[Opening TEXT PASSAGE section]

DeepReadonly is the type I want every time I load a config or a feature-flag map. The conditional type checks for the four collection shapes I care about (array, Map, Set, plain object) before falling through to the leaf case. Pairing it with a runtime freezeDeep walker gives both compile-time and runtime safety; without the runtime side a type assertion can bypass the check, and without the type side an editor will not warn you about a forbidden mutation. I have caught at least three race conditions where one module mutated config.flags.betaCohorts.push('foo') and a later module saw the side effect; the type alone would have flagged the push at compile time.
Promisify is the type I write when migrating a sync API to async without breaking call sites. The conditional type infers the function's argument tuple A and return type R, then rebuilds the signature with Promise<Awaited<R>> so a function that already returned a Promise does not get wrapped twice. The Awaited is what handles the double-promise case (Promise<Promise<T>> collapses to Promise<T>). Pairing it with a typed event emitter where Listener<T> accepts either sync or async handlers is the production pattern that uses these types together. The r && r.then check at runtime is needed because TypeScript cannot statically tell which branch a listener took.

[Closing TEXT PASSAGE section]
[Opening DATA BLOCK section]

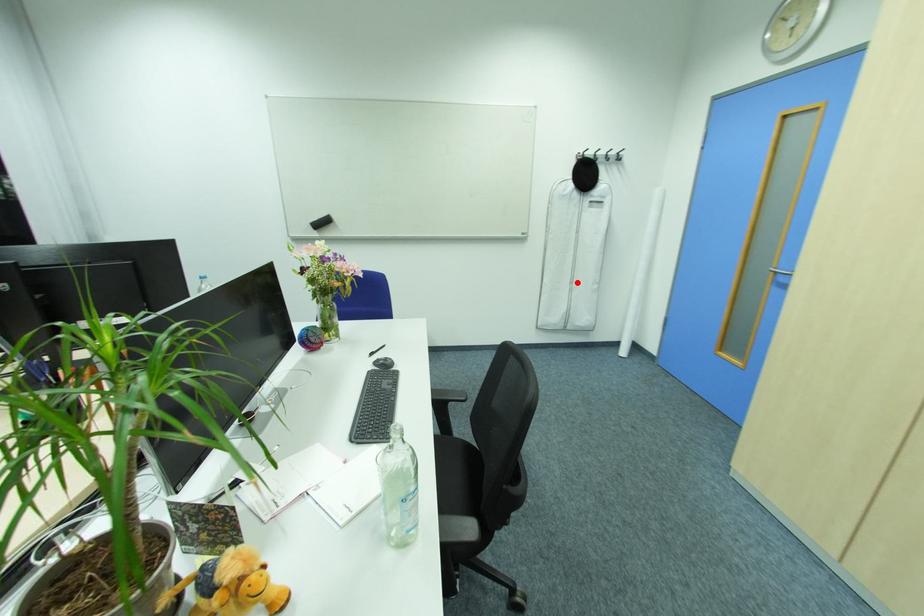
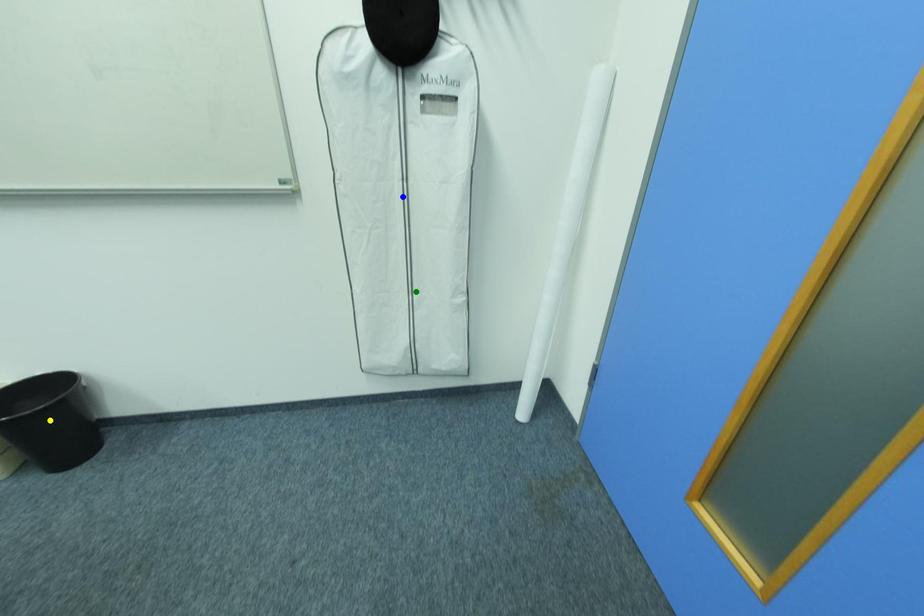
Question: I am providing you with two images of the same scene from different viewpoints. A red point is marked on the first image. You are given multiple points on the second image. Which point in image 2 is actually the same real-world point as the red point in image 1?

[Closing DATA BLOCK section]

* **PROBLEMS AND TASKS**:
**A.** Translate this sentence from the passage on TypeScript utility types into Spanish: "Promisify is the type I write when migrating a sync API to async without breaking call sites."
**B.** Extend the passage on TypeScript utility types, starting after its final sentence.

* **REPLIES**:
**A.** Promisify es el tipo que escribo cuando migro una API síncrona a asíncrona sin romper los puntos de llamada.

**B.**
ExactKeys is the type I add to every public API surface where call-site typos would silently be ignored. The trick is the intersection: Record<Exclude<keyof U, keyof T>, never> says "any key in U that is not in T must have type never". Since never is uninhabited, providing a real value triggers a type error. The reason this matters is that TypeScript's normal subtyping happily accepts extra fields, so a typo like tiemout: 3000 simply slips through to runtime where it is silently discarded. Using ExactKeys at the boundary catches those at the call site without affecting the implementation, which still consumes the standard RequestOptions shape.